Print each of the entries below line by line, with every character left unchanged.

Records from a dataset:
BEGIN

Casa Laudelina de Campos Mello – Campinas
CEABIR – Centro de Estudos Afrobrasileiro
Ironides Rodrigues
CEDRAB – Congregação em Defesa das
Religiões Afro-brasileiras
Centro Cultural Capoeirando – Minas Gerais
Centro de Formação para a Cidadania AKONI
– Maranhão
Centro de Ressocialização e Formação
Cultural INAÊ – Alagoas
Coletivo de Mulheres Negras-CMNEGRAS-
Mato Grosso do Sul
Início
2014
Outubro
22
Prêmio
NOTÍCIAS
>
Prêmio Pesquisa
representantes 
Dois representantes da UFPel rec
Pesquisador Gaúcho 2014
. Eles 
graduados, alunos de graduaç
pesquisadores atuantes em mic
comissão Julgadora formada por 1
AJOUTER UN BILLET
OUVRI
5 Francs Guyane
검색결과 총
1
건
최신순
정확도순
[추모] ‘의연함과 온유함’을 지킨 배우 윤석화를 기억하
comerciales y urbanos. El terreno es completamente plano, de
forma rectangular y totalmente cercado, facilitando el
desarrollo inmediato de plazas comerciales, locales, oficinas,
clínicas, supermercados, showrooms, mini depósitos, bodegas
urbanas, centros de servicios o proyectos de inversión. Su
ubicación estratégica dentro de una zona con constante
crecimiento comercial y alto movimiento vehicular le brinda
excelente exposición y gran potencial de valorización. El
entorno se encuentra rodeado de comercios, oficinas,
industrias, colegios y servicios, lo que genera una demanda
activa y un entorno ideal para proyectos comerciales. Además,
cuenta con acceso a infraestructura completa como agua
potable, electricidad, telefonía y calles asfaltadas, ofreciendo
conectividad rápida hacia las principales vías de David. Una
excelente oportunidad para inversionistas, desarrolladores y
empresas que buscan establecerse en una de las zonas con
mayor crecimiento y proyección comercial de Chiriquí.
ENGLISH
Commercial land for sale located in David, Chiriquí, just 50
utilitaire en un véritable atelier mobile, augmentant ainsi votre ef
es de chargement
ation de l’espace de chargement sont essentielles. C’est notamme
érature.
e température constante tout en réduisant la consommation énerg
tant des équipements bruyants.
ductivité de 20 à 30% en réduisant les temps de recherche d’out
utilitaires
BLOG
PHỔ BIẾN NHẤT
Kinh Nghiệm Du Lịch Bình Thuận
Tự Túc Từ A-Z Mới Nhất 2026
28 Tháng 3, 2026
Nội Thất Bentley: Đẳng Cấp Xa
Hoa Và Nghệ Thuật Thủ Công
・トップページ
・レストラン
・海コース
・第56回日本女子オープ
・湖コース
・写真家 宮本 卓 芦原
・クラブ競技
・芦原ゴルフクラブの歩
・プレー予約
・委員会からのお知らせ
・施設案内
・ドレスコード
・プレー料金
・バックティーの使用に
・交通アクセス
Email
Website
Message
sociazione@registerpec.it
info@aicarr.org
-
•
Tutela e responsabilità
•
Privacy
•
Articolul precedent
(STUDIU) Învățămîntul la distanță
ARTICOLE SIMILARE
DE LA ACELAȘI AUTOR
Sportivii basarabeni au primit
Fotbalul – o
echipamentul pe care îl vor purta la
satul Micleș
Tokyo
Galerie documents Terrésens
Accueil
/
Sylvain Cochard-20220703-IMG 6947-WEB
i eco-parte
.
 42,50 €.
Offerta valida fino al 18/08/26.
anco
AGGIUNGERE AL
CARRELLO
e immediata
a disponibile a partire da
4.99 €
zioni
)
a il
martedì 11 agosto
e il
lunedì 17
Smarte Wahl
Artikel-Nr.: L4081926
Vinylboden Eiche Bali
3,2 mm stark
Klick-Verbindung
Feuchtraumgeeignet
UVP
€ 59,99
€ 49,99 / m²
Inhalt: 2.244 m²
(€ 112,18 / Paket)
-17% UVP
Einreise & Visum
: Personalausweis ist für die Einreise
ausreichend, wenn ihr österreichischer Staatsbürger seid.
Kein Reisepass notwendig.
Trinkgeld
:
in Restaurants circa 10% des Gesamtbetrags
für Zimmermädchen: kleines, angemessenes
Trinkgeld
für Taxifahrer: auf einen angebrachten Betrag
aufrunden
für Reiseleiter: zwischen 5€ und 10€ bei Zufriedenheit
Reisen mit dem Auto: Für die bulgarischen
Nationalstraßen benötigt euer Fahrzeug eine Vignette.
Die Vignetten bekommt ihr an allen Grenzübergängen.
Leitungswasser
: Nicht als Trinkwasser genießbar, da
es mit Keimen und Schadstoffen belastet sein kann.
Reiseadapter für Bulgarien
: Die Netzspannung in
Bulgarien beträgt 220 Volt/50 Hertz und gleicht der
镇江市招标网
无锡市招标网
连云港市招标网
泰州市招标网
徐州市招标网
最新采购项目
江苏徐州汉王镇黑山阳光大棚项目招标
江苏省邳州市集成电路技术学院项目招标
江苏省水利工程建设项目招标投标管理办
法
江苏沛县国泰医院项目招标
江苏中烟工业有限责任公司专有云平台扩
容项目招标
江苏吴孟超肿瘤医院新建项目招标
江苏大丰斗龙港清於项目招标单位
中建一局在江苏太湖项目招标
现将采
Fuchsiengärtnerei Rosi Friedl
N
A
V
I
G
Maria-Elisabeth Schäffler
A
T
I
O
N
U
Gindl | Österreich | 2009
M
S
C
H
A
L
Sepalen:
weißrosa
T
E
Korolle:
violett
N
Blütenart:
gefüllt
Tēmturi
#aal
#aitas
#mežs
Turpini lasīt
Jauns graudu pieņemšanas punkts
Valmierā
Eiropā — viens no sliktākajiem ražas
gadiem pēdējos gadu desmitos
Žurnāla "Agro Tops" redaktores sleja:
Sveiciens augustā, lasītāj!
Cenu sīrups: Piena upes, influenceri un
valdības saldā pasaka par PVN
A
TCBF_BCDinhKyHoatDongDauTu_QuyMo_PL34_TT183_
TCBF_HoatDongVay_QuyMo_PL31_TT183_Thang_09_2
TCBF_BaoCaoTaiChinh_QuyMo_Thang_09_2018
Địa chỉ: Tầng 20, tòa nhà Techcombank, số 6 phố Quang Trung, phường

END

▸ **Answer section**:
Casa Laudelina de Campos Mello – Campinas
CEABIR – Centro de Estudos Afrobrasileiro
Ironides Rodrigues
CEDRAB – Congregação em Defesa das
Religiões Afro-brasileiras
Centro Cultural Capoeirando – Minas Gerais
Centro de Formação para a Cidadania AKONI
– Maranhão
Centro de Ressocialização e Formação
Cultural INAÊ – Alagoas
Coletivo de Mulheres Negras-CMNEGRAS-
Mato Grosso do Sul
Início
2014
Outubro
22
Prêmio
NOTÍCIAS
>
Prêmio Pesquisa
representantes 
Dois representantes da UFPel rec
Pesquisador Gaúcho 2014
. Eles 
graduados, alunos de graduaç
pesquisadores atuantes em mic
comissão Julgadora formada por 1
AJOUTER UN BILLET
OUVRI
5 Francs Guyane
검색결과 총
1
건
최신순
정확도순
[추모] ‘의연함과 온유함’을 지킨 배우 윤석화를 기억하
comerciales y urbanos. El terreno es completamente plano, de
forma rectangular y totalmente cercado, facilitando el
desarrollo inmediato de plazas comerciales, locales, oficinas,
clínicas, supermercados, showrooms, mini depósitos, bodegas
urbanas, centros de servicios o proyectos de inversión. Su
ubicación estratégica dentro de una zona con constante
crecimiento comercial y alto movimiento vehicular le brinda
excelente exposición y gran potencial de valorización. El
entorno se encuentra rodeado de comercios, oficinas,
industrias, colegios y servicios, lo que genera una demanda
activa y un entorno ideal para proyectos comerciales. Además,
cuenta con acceso a infraestructura completa como agua
potable, electricidad, telefonía y calles asfaltadas, ofreciendo
conectividad rápida hacia las principales vías de David. Una
excelente oportunidad para inversionistas, desarrolladores y
empresas que buscan establecerse en una de las zonas con
mayor crecimiento y proyección comercial de Chiriquí.
ENGLISH
Commercial land for sale located in David, Chiriquí, just 50
utilitaire en un véritable atelier mobile, augmentant ainsi votre ef
es de chargement
ation de l’espace de chargement sont essentielles. C’est notamme
érature.
e température constante tout en réduisant la consommation énerg
tant des équipements bruyants.
ductivité de 20 à 30% en réduisant les temps de recherche d’out
utilitaires
BLOG
PHỔ BIẾN NHẤT
Kinh Nghiệm Du Lịch Bình Thuận
Tự Túc Từ A-Z Mới Nhất 2026
28 Tháng 3, 2026
Nội Thất Bentley: Đẳng Cấp Xa
Hoa Và Nghệ Thuật Thủ Công
・トップページ
・レストラン
・海コース
・第56回日本女子オープ
・湖コース
・写真家 宮本 卓 芦原
・クラブ競技
・芦原ゴルフクラブの歩
・プレー予約
・委員会からのお知らせ
・施設案内
・ドレスコード
・プレー料金
・バックティーの使用に
・交通アクセス
Email
Website
Message
sociazione@registerpec.it
info@aicarr.org
-
•
Tutela e responsabilità
•
Privacy
•
Articolul precedent
(STUDIU) Învățămîntul la distanță
ARTICOLE SIMILARE
DE LA ACELAȘI AUTOR
Sportivii basarabeni au primit
Fotbalul – o
echipamentul pe care îl vor purta la
satul Micleș
Tokyo
Galerie documents Terrésens
Accueil
/
Sylvain Cochard-20220703-IMG 6947-WEB
i eco-parte
.
 42,50 €.
Offerta valida fino al 18/08/26.
anco
AGGIUNGERE AL
CARRELLO
e immediata
a disponibile a partire da
4.99 €
zioni
)
a il
martedì 11 agosto
e il
lunedì 17
Smarte Wahl
Artikel-Nr.: L4081926
Vinylboden Eiche Bali
3,2 mm stark
Klick-Verbindung
Feuchtraumgeeignet
UVP
€ 59,99
€ 49,99 / m²
Inhalt: 2.244 m²
(€ 112,18 / Paket)
-17% UVP
Einreise & Visum
: Personalausweis ist für die Einreise
ausreichend, wenn ihr österreichischer Staatsbürger seid.
Kein Reisepass notwendig.
Trinkgeld
:
in Restaurants circa 10% des Gesamtbetrags
für Zimmermädchen: kleines, angemessenes
Trinkgeld
für Taxifahrer: auf einen angebrachten Betrag
aufrunden
für Reiseleiter: zwischen 5€ und 10€ bei Zufriedenheit
Reisen mit dem Auto: Für die bulgarischen
Nationalstraßen benötigt euer Fahrzeug eine Vignette.
Die Vignetten bekommt ihr an allen Grenzübergängen.
Leitungswasser
: Nicht als Trinkwasser genießbar, da
es mit Keimen und Schadstoffen belastet sein kann.
Reiseadapter für Bulgarien
: Die Netzspannung in
Bulgarien beträgt 220 Volt/50 Hertz und gleicht der
镇江市招标网
无锡市招标网
连云港市招标网
泰州市招标网
徐州市招标网
最新采购项目
江苏徐州汉王镇黑山阳光大棚项目招标
江苏省邳州市集成电路技术学院项目招标
江苏省水利工程建设项目招标投标管理办
法
江苏沛县国泰医院项目招标
江苏中烟工业有限责任公司专有云平台扩
容项目招标
江苏吴孟超肿瘤医院新建项目招标
江苏大丰斗龙港清於项目招标单位
中建一局在江苏太湖项目招标
现将采
Fuchsiengärtnerei Rosi Friedl
N
A
V
I
G
Maria-Elisabeth Schäffler
A
T
I
O
N
U
Gindl | Österreich | 2009
M
S
C
H
A
L
Sepalen:
weißrosa
T
E
Korolle:
violett
N
Blütenart:
gefüllt
Tēmturi
#aal
#aitas
#mežs
Turpini lasīt
Jauns graudu pieņemšanas punkts
Valmierā
Eiropā — viens no sliktākajiem ražas
gadiem pēdējos gadu desmitos
Žurnāla "Agro Tops" redaktores sleja:
Sveiciens augustā, lasītāj!
Cenu sīrups: Piena upes, influenceri un
valdības saldā pasaka par PVN
A
TCBF_BCDinhKyHoatDongDauTu_QuyMo_PL34_TT183_
TCBF_HoatDongVay_QuyMo_PL31_TT183_Thang_09_2
TCBF_BaoCaoTaiChinh_QuyMo_Thang_09_2018
Địa chỉ: Tầng 20, tòa nhà Techcombank, số 6 phố Quang Trung, phường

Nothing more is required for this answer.